What is left behind is not just more information. Even if we had complete information about the original manuscript of our poem, we wouldn’t have the book itself.
Not exactly. There is a sense in which seeing are red tomato conveys the same information as being told “there is a red tomato here”. Nonetheless,there appears to be a difference between the two cases It is not clear whether the difference consists of some missing information,or something else.
There is nothing to stop Mary computing any algorithms. Humans can run through algorithms in their heads or with pencil and paper. Mary should have no problem since she is stipulated to be a super scientist. What she can’t do is run the algorithm on the same hardware. She can only run it in the conscious/verbal part. not the automatic, unconscious, perceptual part.
Understanding something completely is only equivalent to understanding it’s algorithm if a) it can be decomposed into a software description and a hardware platform. and b) all the significant work is being done by the software, with the hardware being just a neutral platform. Those conditions are not fulfilled in all cases.
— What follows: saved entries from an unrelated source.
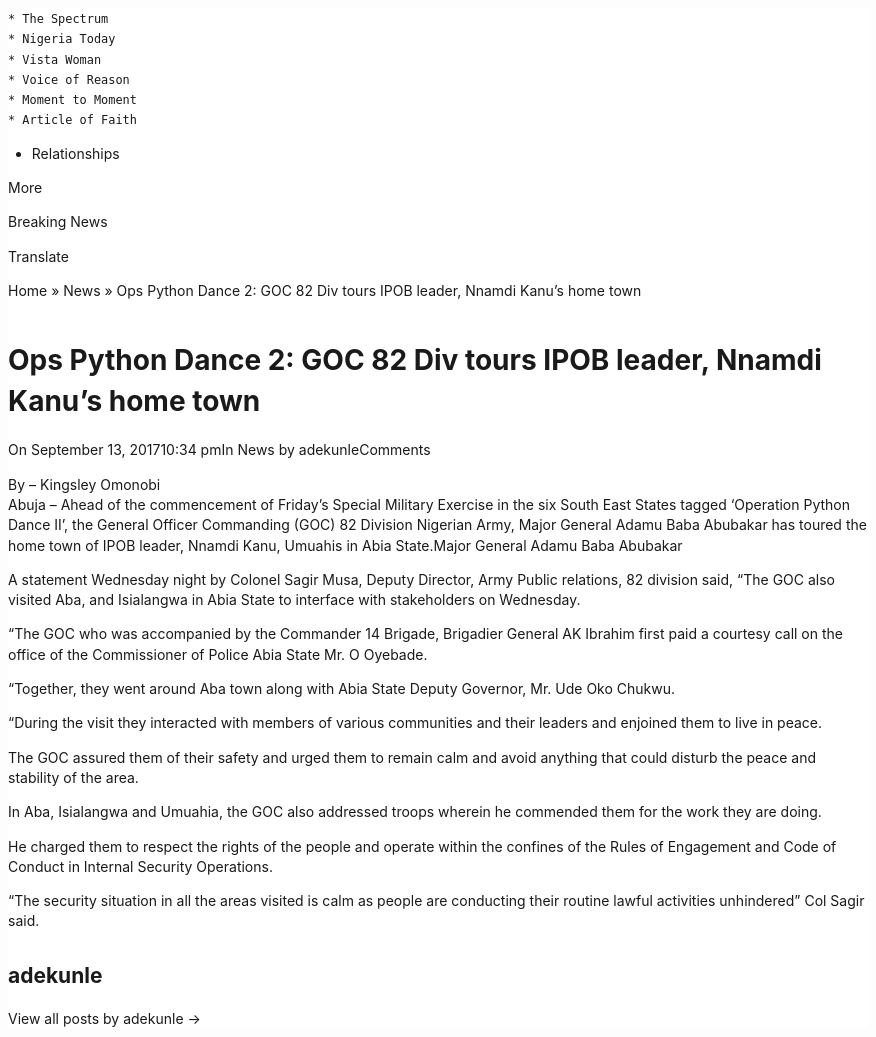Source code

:     * The Spectrum
    * Nigeria Today
    * Vista Woman
    * Voice of Reason
    * Moment to Moment
    * Article of Faith
  * Relationships



More

Breaking News

Translate

Home » News » Ops Python Dance 2: GOC 82 Div tours IPOB leader, Nnamdi Kanu’s home town

# Ops Python Dance 2: GOC 82 Div tours IPOB leader, Nnamdi Kanu’s home town

On September 13, 201710:34 pmIn News by adekunleComments

By – Kingsley Omonobi  
Abuja – Ahead of the commencement of Friday’s Special Military Exercise in the six South East States tagged ‘Operation Python Dance II’, the General Officer Commanding \(GOC\) 82 Division Nigerian Army, Major General Adamu Baba Abubakar has toured the home town of IPOB leader, Nnamdi Kanu, Umuahis in Abia State.Major General Adamu Baba Abubakar

A statement Wednesday night by Colonel Sagir Musa, Deputy Director, Army Public relations, 82 division said, “The GOC also visited Aba, and Isialangwa in Abia State to interface with stakeholders on Wednesday.

“The GOC who was accompanied by the Commander 14 Brigade, Brigadier General AK Ibrahim first paid a courtesy call on the office of the Commissioner of Police Abia State Mr. O Oyebade.

“Together, they went around Aba town along with Abia State Deputy Governor, Mr. Ude Oko Chukwu.

“During the visit they interacted with members of various communities and their leaders and enjoined them to live in peace.

The GOC assured them of their safety and urged them to remain calm and avoid anything that could disturb the peace and stability of the area.

In Aba, Isialangwa and Umuahia, the GOC also addressed troops wherein he commended them for the work they are doing.

He charged them to respect the rights of the people and operate within the confines of the Rules of Engagement and Code of Conduct in Internal Security Operations. 

“The security situation in all the areas visited is calm as people are conducting their routine lawful activities unhindered” Col Sagir said.

## adekunle

View all posts by adekunle →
We have seen that Mary actually can run through any algorithm, and if your expectation is that she still doesn’t understand what colours look like, that would be a case where the hardware is making a difference.
She doesn’t know everything by definition; she knows everything physical by definition. That doesn’t tell us whether she would be able to figure out how things seem, phenomenally, from the inside. If we had instances of being able to successfully predict qualia from physics or neurology or whatever, there would be no need for an intuition-based parable like Mary’s room. As it is. how much Mary would be able to figure out about her qualia is not something we know in advance: instead, our reaction to the story tells us what we think the answer is.
I am still at the very beginning of learning math, so maybe I am completely confused here. I do not see how there can be a difference without any difference of information content. How the information are interpreted has a bearing on the information content, because humans are not partly software and partly hardware. Brains are physical, chemical systems. Any difference in the processing of sensory information would have a bearing on the measure of the brains Kolmogorov complexity. Therefore, even if the difference between Mary before and after her retina operation is not due to new sensory information, any difference in how previous information are being processed is equivalent to a difference of the neurological makeup of her brain, and therefore its algorithmic complexity.
There can’t. But that doesn’t mean you can work back from information to medium.
It can hardly be disputed that qualia convey or encapsulate information. Yet the Mary story suggests something rather strange — that, although she has all the (physical) information about how colour works, she gains some extra information when she sees colours for the first time.
Information is something that is copied and transferred from place to place. That being the case, something is always left behing, namely the original basis (or format or medium or physical instantiation) of the information. Consider an epic poem in an oral tradition, that is then written down in manuscript, the text of which is then used in a printed book, which is then transferred to microfilm, which is then made into a CDROM. There is no way someone who has access to the CDROM could work backwards to the previous incarnations.
What is left behind is not just more information. Even if we had complete information about the original manuscript of our poem, we wouldn’t have the book itself.